Author: Hanna Shea, World Law Group
M&A lawyers and W&I insurance brokers saw long hours, late and often sleepless nights with the booming M&A market in 2021, which was a record year for M&A deals. Macroeconomic factors such as inflation, supply chain issues, the Russian invasion of Ukraine, and lingering pandemic effects impacted the market no matter where one was trying to get a deal done in 2022. How was the M&A market impacted and what trends will we see in 2023?
WLG sat down with Marsh—the largest W&I insurance broker—to hear what they saw last year and expect to see in the coming months. Here’s what we learned about the markets around the globe in a nutshell.
- In the US, the federal government recently raised interest rates again in its efforts to combat inflation, however the rate of increase is trending down. With borrowing costs high, buyers and sellers struggle to find equilibrium. Q1 of 2023 going into Q2 will see a depressed M&A market. However, inflation should be under control and drastic increases in interest rates should go down in the second half of the year, so the market should see a decent rebound.
- Political uncertainty in the UK pushed the financial markets, banks, and investment community toward a risk-off environment, impacting the M&A volumes particularly in Q3 going into Q4 in 2022. With more political stability in 2023, the market will be able to build confidence with the global communities and move toward more of a risk-on environment.

DATA UNDER STUDY —
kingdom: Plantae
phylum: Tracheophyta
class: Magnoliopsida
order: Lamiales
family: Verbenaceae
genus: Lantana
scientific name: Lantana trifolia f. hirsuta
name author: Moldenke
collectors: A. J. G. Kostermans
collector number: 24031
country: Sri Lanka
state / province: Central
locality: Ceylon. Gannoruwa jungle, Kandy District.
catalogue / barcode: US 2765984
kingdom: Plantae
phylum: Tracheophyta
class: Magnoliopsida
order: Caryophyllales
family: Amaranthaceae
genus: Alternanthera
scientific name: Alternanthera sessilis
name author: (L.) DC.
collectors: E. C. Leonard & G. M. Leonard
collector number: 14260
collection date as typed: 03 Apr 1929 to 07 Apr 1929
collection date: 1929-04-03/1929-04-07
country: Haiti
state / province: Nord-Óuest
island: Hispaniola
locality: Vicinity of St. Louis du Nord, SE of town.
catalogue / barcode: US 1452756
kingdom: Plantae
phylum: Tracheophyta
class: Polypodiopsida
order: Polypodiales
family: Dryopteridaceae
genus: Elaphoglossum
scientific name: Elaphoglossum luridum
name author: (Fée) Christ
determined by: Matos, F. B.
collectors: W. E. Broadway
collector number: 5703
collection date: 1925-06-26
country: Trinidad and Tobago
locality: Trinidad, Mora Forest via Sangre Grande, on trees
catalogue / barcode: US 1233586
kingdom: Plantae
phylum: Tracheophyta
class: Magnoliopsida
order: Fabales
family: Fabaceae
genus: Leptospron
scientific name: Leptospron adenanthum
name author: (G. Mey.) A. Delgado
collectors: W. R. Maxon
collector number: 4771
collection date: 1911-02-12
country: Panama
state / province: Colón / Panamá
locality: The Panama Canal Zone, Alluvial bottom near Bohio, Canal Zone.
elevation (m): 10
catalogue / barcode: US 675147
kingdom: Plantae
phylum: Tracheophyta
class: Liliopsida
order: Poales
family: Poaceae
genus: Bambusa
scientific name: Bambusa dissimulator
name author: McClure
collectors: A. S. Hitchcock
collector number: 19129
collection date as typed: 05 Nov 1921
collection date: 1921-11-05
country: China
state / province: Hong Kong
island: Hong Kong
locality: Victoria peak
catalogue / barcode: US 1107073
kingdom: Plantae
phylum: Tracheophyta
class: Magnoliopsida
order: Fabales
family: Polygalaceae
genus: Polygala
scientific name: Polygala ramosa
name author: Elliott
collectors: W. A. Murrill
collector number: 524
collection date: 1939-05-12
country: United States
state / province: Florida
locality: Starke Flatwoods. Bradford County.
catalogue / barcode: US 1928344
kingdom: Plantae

WHAT TO WORK ON —
1. Repeat the M&A market text starting with "Author: Hanna Shea, World" and going on through "see in 2023?", substituting "thriving" for "booming".
2. According to the M&A market text, which broker did WLG sit down with, and how is it described?
You won't need the rows for any of this.

RESPONSES TO THE EXERCISE —
1.
Author: Hanna Shea, World Law Group
M&A lawyers and W&I insurance brokers saw long hours, late and often sleepless nights with the thriving M&A market in 2021, which was a record year for M&A deals. Macroeconomic factors such as inflation, supply chain issues, the Russian invasion of Ukraine, and lingering pandemic effects impacted the market no matter where one was trying to get a deal done in 2022. How was the M&A market impacted and what trends will we see in 2023?

2. Marsh, described as the largest W&I insurance broker.